• _Source document_
_ _ _ _ _ _ _
# Why no cardinal tetras?



## jbrianchamberlin (Aug 31, 2009)

I've been away from the hobby for about 20 years but I remember keeping cardinal tetras quite easily. Now that I'm back into it, I've noticed I just don't see them anymore, just the neon tetras. They're nice too but I remember likeing the cardinals because of they had better color .. more red. What's up with that?


----------



## susankat (Nov 15, 2008)

jbrianchamberlin said:


> I've been away from the hobby for about 20 years but I remember keeping cardinal tetras quite easily. Now that I'm back into it, I've noticed I just don't see them anymore, just the neon tetras. They're nice too but I remember likeing the cardinals because of they had better color .. more red. What's up with that?


I had to have my lfs order mine as I can't find them very many places anymore.


----------



## petlover516 (Nov 12, 2008)

i see them in everyplace except big chain stores. its because they are getting rarer, i believe.


----------



## WhiteGloveAquatics (Sep 3, 2009)

We got em in both chain and LFS here.


----------



## MediaHound (Jul 19, 2006)

They are beautiful!

ics:


----------



## JIM (May 27, 2009)

*These are probably some of the most popular fish kept by the home aquarist, millions are caught and shipped from Brazil, every year, but very few if any are bred in any commercial quantities. The recent shortage of these on the market, may be linked to the now pretty poor economy, the cost of shipping in terms of fuel costs, and the orders that are placed by the LFS in your area. I agree that they are more attractive than the neon, however they also demand a higher price tag in most cases, and are the end consumers, given the current economy, willing to pay for the added value of a better appearance??? If the LFS cant sell them the orders stop going in.*


----------



## garfreak526 (Aug 15, 2009)

My petstore didnt have any so I bought some neons instead but I like cardnals better. They are not as hard to take care of and have better color. They also grow bigger so you can keep them with larger fish.

If you want them that badly you can go online. It costs $30 to ship.
_ _ _ _ _ _ _
• _The data_
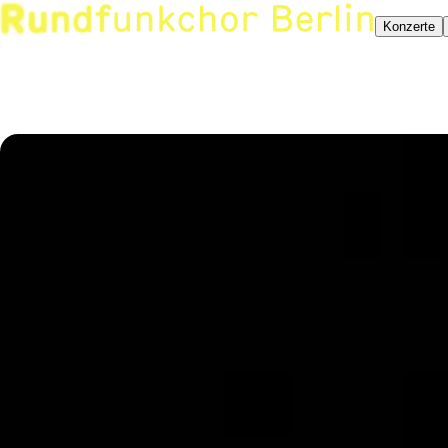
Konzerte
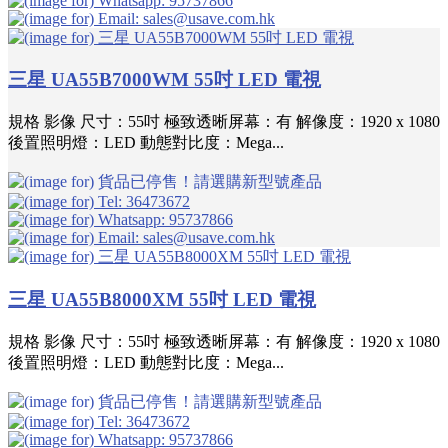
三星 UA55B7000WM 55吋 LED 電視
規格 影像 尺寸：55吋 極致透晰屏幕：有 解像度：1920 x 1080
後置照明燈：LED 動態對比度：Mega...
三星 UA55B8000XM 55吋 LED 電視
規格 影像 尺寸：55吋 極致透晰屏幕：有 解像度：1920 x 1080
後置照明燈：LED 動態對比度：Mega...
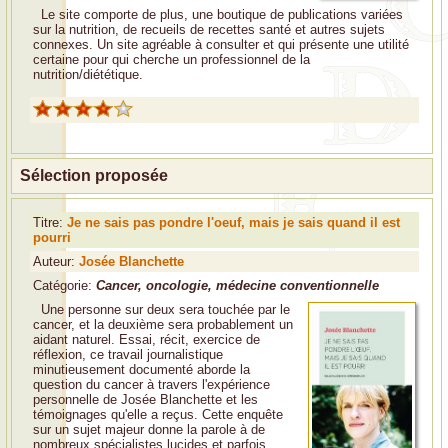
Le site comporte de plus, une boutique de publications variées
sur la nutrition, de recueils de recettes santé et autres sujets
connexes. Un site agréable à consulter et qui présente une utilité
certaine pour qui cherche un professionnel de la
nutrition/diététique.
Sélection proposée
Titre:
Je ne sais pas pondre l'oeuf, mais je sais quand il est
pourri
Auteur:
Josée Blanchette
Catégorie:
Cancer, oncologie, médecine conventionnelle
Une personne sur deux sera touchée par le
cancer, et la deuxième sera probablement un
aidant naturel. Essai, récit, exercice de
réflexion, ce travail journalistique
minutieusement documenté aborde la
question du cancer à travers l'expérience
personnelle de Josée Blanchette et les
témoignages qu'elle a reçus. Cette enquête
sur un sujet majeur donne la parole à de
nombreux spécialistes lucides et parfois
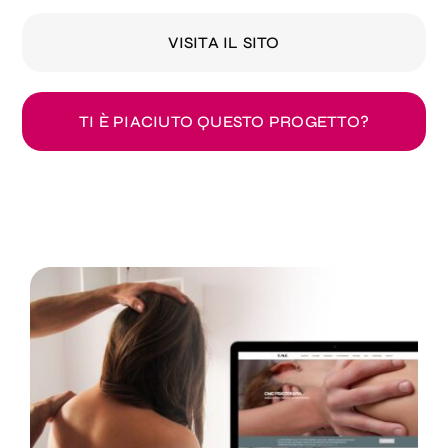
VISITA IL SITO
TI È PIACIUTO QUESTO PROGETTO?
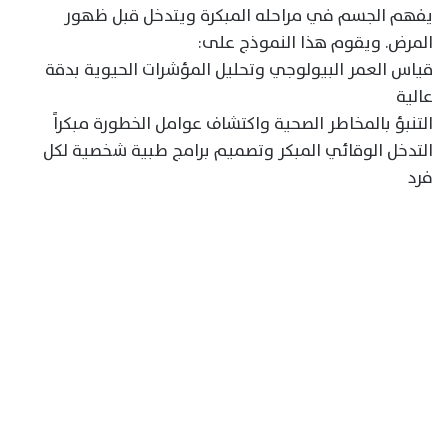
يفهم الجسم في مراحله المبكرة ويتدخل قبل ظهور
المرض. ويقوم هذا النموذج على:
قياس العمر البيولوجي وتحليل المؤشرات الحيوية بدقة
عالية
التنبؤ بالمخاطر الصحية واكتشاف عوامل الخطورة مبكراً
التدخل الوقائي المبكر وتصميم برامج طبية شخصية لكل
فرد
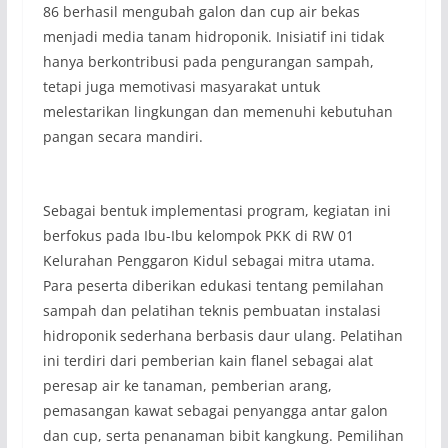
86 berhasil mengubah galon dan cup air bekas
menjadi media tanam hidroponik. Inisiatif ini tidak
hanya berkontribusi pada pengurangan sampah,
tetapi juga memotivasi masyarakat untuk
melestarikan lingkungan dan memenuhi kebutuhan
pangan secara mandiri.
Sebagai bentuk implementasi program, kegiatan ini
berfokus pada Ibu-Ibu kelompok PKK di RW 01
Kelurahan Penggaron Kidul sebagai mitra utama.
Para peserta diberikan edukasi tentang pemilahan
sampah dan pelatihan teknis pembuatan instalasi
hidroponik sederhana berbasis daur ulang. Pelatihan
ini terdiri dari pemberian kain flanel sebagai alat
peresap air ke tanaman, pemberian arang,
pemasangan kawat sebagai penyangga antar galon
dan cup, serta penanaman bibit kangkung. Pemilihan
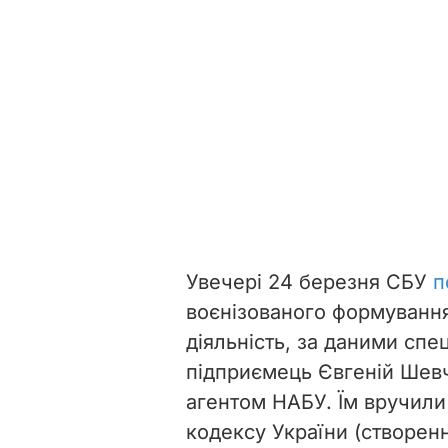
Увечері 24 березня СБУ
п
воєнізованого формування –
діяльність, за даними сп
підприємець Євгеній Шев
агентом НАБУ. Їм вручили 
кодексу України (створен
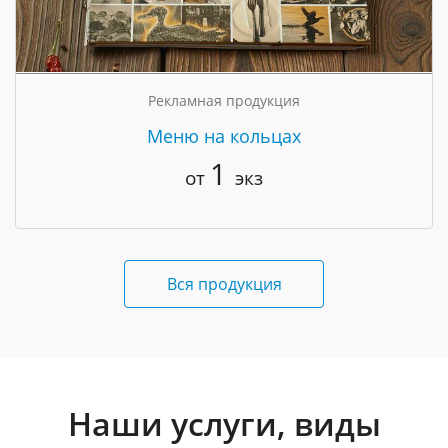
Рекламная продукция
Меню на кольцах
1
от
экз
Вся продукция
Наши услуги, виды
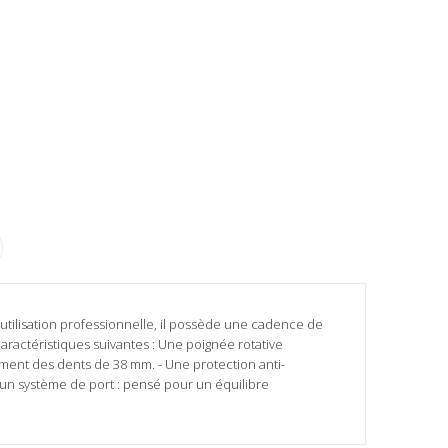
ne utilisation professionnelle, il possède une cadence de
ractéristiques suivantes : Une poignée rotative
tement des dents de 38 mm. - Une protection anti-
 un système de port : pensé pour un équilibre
_ _ _ _ _ _ _
• _Tasks to carry out_
1 – In the forum thread about cardinal tetras, what country does one poster say millions of them are caught and shipped from every year?
2 – Carry on the forum thread about cardinal tetras, picking up right after its last sentence.

• _Task answers_
1 – Brazil.

2 –
Tropical Fish for Freshwater Aquariums: Cardinal Tetra


This place has a lot of cool fish.

AquaScapeOnline We sell a wide selection of piranhas, stingrays, cichlids, plecos, catfish and rare oddball tropical fish.


----------



## Chickadee (Nov 15, 2008)

The Cardinals are much easier to keep some fish with and have a better and less hyper temperment. I would not consider any other type of tetra in my tanks as there are betta fish involved and do not believe the neons would leave their fins alone. The Cardinals are, as you say, more beautiful too in my opinion.

I do not know why they are not available where you are as I do all my ordering online and there does not seem to be a shortage there but as they say, the shipping costs are high.

Rose


----------



## WhiteGloveAquatics (Sep 3, 2009)

The neons I had never bothered my angels or bettas, kept a small school of them and they keep to themselves.


----------



## IMIGHT (Jun 30, 2009)

If you cant find cardinal tetras, there are a wide variety of tetras just as colorful as them.
Hyphessobrycon erythrostigma ( bleeding heart)
Hyphessobrycon rhodonstomus (rummy nose)
Hyphessobrycon serpae (serpea tetra )
Aphyocharax anisitsi (bloodfin)
Nematobrycon palmeri (emperor tetra)
I know this doesnt answer your question, thats because there are alot of factors that determine what, why, where. Mostly its a guess as to why.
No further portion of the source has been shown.